__YOUR TASK__
Where the records below reach the line containing "Quick job: Transcribe", start transcribing, and end with the line containing "Parse the map", exactly and with nothing else added.

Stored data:
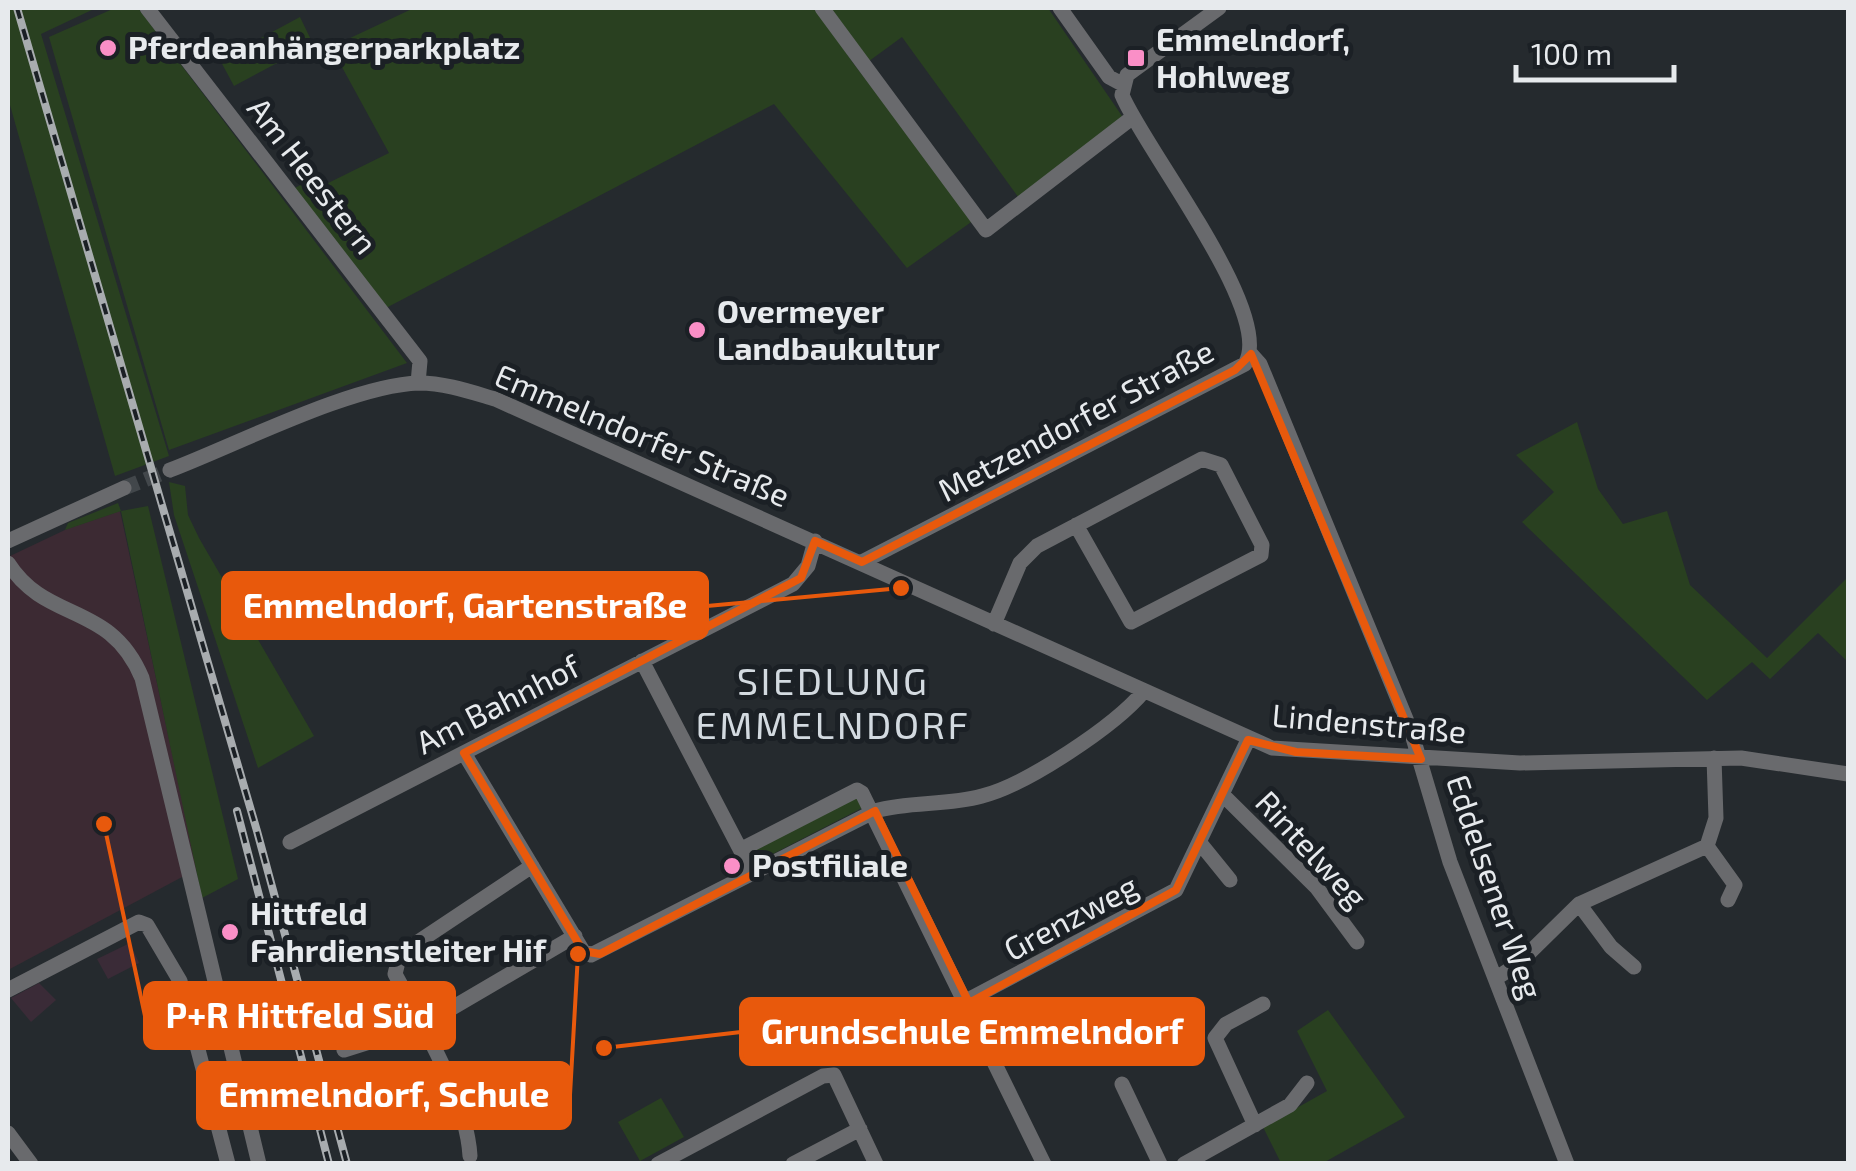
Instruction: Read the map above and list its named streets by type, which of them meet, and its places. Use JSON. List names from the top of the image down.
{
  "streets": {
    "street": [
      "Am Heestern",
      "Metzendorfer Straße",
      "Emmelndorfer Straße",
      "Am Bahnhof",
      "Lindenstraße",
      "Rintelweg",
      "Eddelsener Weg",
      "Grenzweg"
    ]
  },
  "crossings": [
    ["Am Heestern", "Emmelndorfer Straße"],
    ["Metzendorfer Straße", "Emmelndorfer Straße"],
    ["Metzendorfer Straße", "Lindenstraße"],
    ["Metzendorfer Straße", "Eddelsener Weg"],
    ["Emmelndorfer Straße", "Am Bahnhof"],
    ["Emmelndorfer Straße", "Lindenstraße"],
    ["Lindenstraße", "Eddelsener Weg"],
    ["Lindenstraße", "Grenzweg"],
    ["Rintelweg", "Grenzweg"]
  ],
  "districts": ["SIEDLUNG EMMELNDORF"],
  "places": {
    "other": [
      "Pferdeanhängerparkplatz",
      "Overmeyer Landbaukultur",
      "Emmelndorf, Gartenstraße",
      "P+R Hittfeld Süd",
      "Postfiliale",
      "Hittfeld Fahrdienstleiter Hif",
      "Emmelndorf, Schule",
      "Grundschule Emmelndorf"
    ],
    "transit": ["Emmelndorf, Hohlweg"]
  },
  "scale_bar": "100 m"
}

---

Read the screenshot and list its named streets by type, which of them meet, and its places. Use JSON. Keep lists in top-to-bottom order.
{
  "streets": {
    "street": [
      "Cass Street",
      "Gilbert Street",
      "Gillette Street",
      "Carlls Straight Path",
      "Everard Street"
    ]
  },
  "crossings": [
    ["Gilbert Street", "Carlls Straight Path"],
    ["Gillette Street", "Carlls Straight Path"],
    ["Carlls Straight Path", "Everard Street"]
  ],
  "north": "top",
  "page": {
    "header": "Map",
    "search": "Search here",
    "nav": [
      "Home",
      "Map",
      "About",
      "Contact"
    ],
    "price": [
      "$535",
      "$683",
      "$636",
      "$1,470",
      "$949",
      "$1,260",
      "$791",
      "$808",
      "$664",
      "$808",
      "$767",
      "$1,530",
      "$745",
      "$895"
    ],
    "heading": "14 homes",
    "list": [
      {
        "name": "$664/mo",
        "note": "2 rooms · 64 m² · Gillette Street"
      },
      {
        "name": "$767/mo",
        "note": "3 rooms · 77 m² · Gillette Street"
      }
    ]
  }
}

...

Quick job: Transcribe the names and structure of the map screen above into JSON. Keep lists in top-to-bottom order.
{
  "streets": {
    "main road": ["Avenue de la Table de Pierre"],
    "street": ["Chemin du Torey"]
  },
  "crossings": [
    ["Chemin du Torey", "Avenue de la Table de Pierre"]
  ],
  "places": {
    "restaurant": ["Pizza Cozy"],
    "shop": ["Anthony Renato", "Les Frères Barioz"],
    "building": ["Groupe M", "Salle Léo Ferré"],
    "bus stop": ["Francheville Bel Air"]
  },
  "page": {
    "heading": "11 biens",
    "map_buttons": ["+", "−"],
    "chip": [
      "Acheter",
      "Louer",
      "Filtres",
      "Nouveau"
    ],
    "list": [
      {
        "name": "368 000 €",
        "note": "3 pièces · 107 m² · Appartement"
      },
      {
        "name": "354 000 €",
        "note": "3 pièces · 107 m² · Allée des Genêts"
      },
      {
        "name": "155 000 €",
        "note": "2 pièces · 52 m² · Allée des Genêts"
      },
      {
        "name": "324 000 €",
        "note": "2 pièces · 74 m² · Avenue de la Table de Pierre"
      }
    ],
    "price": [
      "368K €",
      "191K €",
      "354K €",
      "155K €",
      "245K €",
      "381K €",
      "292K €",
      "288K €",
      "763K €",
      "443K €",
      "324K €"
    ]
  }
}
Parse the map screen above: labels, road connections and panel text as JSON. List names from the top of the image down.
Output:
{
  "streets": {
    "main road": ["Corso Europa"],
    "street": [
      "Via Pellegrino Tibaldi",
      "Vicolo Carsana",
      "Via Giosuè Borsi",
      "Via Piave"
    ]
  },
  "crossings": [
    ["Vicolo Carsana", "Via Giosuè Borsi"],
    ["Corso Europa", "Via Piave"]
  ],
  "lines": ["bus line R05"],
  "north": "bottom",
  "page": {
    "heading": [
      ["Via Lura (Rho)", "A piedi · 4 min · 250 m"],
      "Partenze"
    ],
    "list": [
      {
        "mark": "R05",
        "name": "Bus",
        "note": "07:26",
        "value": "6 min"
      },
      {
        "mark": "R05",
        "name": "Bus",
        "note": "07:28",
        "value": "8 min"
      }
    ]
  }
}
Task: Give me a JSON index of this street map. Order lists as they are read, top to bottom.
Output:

__ANSWER TO THE EXERCISE__
Quick job: Transcribe the names and structure of the map screen above into JSON. Keep lists in top-to-bottom order.
{
  "streets": {
    "main road": ["Avenue de la Table de Pierre"],
    "street": ["Chemin du Torey"]
  },
  "crossings": [
    ["Chemin du Torey", "Avenue de la Table de Pierre"]
  ],
  "places": {
    "restaurant": ["Pizza Cozy"],
    "shop": ["Anthony Renato", "Les Frères Barioz"],
    "building": ["Groupe M", "Salle Léo Ferré"],
    "bus stop": ["Francheville Bel Air"]
  },
  "page": {
    "heading": "11 biens",
    "map_buttons": ["+", "−"],
    "chip": [
      "Acheter",
      "Louer",
      "Filtres",
      "Nouveau"
    ],
    "list": [
      {
        "name": "368 000 €",
        "note": "3 pièces · 107 m² · Appartement"
      },
      {
        "name": "354 000 €",
        "note": "3 pièces · 107 m² · Allée des Genêts"
      },
      {
        "name": "155 000 €",
        "note": "2 pièces · 52 m² · Allée des Genêts"
      },
      {
        "name": "324 000 €",
        "note": "2 pièces · 74 m² · Avenue de la Table de Pierre"
      }
    ],
    "price": [
      "368K €",
      "191K €",
      "354K €",
      "155K €",
      "245K €",
      "381K €",
      "292K €",
      "288K €",
      "763K €",
      "443K €",
      "324K €"
    ]
  }
}
Parse the map screen above: labels, road connections and panel text as JSON. List names from the top of the image down.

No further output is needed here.